William Stinnett

Personal information
- Born: December 17, 1985 (age 39) Guam
- Listed height: 188 cm (6 ft 2 in)

Career information
- High school: Father Dueñas Memorial School (Mangilao, Guam)
- College: Wenatchee Valley CC (2004–2006)
- Playing career: 2016–2016
- Position: Point guard

Career history
- 2016: Hawke's Bay Hawks

= William Stinnett =

Guamanian basketball player (born 1985)

William "Willie" Eugene Stinnett III (born December 17, 1985) is a Guamanian basketball player. He is a point guard for the Guam national basketball team.

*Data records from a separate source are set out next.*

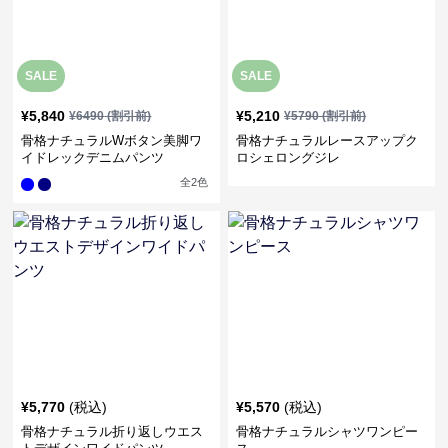
SALE
SALE
¥
5,840
¥
5,210
¥
6490
(割引前)
¥
5790
(割引前)
骨格ナチュラルWボタン美脚ワ
骨格ナチュラルレースアップク
イドレックデニムパンツ
ロシェロングジレ
全
2
色
¥
5,770
(税込)
¥
5,570
(税込)
骨格ナチュラル折り返しウエス
骨格ナチュラルシャツワンピー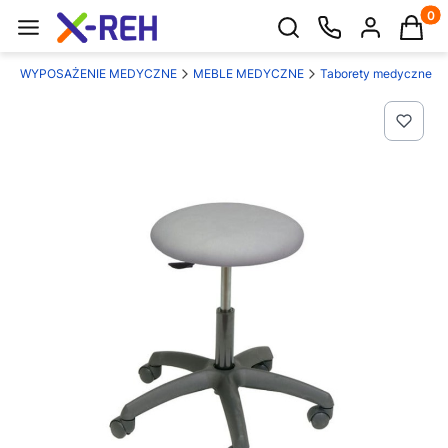
Produk
Otwórz wyszukiwarkę
a
WYPOSAŻENIE MEDYCZNE
MEBLE MEDYCZNE
Taborety medyczne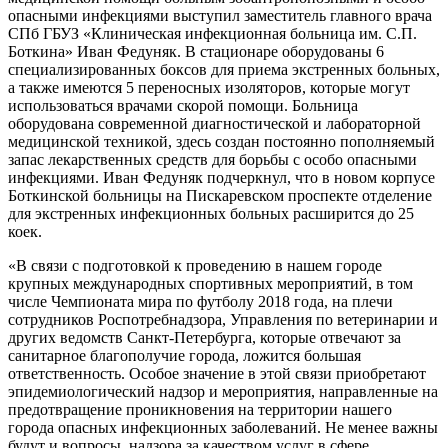
опасными инфекциями выступил заместитель главного врача
СПб ГБУЗ «Клиническая инфекционная больница им. С.П.
Боткина» Иван Федуняк. В стационаре оборудованы 6
специализированных боксов для приема экстренных больных,
а также имеются 5 переносных изоляторов, которые могут
использоваться врачами скорой помощи. Больница
оборудована современной диагностической и лабораторной
медицинской техникой, здесь создан постоянно пополняемый
запас лекарственных средств для борьбы с особо опасными
инфекциями. Иван Федуняк подчеркнул, что в новом корпусе
Боткинской больницы на Пискаревском проспекте отделение
для экстренных инфекционных больных расширится до 25
коек.
«В связи с подготовкой к проведению в нашем городе
крупных международных спортивных мероприятий, в том
числе Чемпионата мира по футболу 2018 года, на плечи
сотрудников Роспотребнадзора, Управления по ветеринарии и
других ведомств Санкт-Петербурга, которые отвечают за
санитарное благополучие города, ложится большая
ответственность. Особое значение в этой связи приобретают
эпидемиологический надзор и мероприятия, направленные на
предотвращение проникновения на территории нашего
города опасных инфекционных заболеваний. Не менее важны
будут и вопросы, надзора за качеством услуг в сфере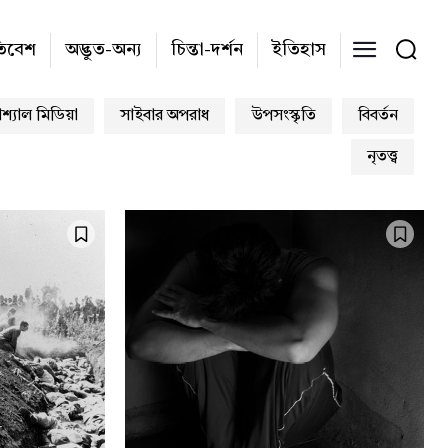
তিবেশ
অদ্ভুত-অন্য
চিন্তা-দর্শন
ইতিহাস
শ্যাল মিডিয়া
সাইবার অপরাধ
উপসংস্কৃতি
বিবর্তন
নৃতত্ত্ব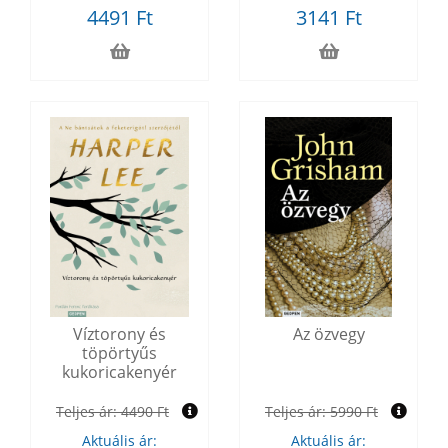
4491 Ft
3141 Ft
Víztorony és
Az özvegy
töpörtyűs
kukoricakenyér
Teljes ár:
4490 Ft
Teljes ár:
5990 Ft
Aktuális ár:
Aktuális ár: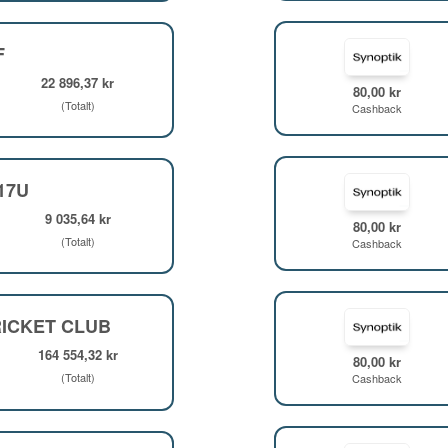
F
22 896,37 kr
80,00 kr
(Totalt)
Cashback
F17U
9 035,64 kr
80,00 kr
(Totalt)
Cashback
ICKET CLUB
164 554,32 kr
80,00 kr
(Totalt)
Cashback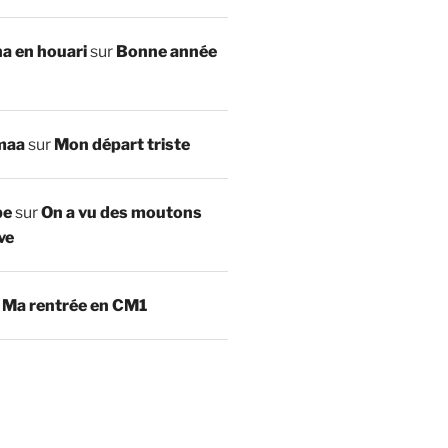
a en houari
sur
Bonne année
maa
sur
Mon départ triste
be
sur
On a vu des moutons
ve
r
Ma rentrée en CM1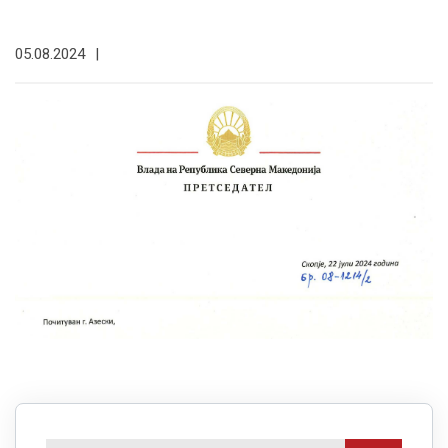
05.08.2024
|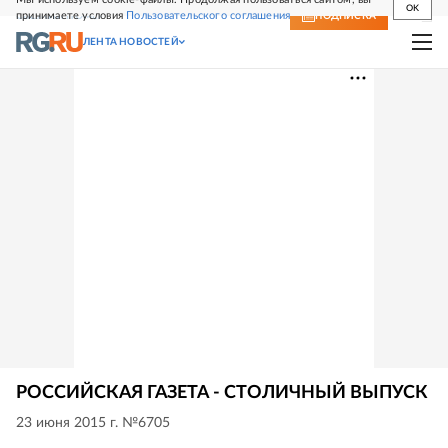
OK
принимаете условия
Пользовательского соглашения
СВЕЖИЙ НОМЕР
ПОДПИСКА
ЛЕНТА НОВОСТЕЙ
РОССИЙСКАЯ ГАЗЕТА - СТОЛИЧНЫЙ ВЫПУСК
23 июня 2015 г. №6705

==High school and college==
Stinnett graduated from Father Dueñas Memorial School in Guam in 2004. He subsequently moved to the United States, where he played two seasons of college basketball for Wenatchee Valley College. His sophomore year was cut short after he sustained a season-ending injury in December 2005. He later played college basketball in the Philippines as well.

==Professional career==
In September 2015, Stinnett auditioned for the Hawke's Bay Hawks and other teams during a tour of New Zealand that followed Guam's bronze medal performance at the 2015 FIBA 3x3 Oceania Championships in Australia. The tryout was successful, and in December 2015, he signed with the Hawks for the 2016 New Zealand NBL season. He appeared in 17 of the Hawks' 18 games in 2016, averaging 7.6 points, 4.4 rebounds and 2.1 assists per game.

==National team career==
Stinnett made his debut for the Guam national basketball team in 2005. In July 2015, he captained Team Guam to the gold medal at the Pacific Games in Port Moresby, Papua New Guinea. In the gold-medal match against Fiji, Stinnett recorded 18 points, seven rebounds, two assists and one steal in a 78–61 win.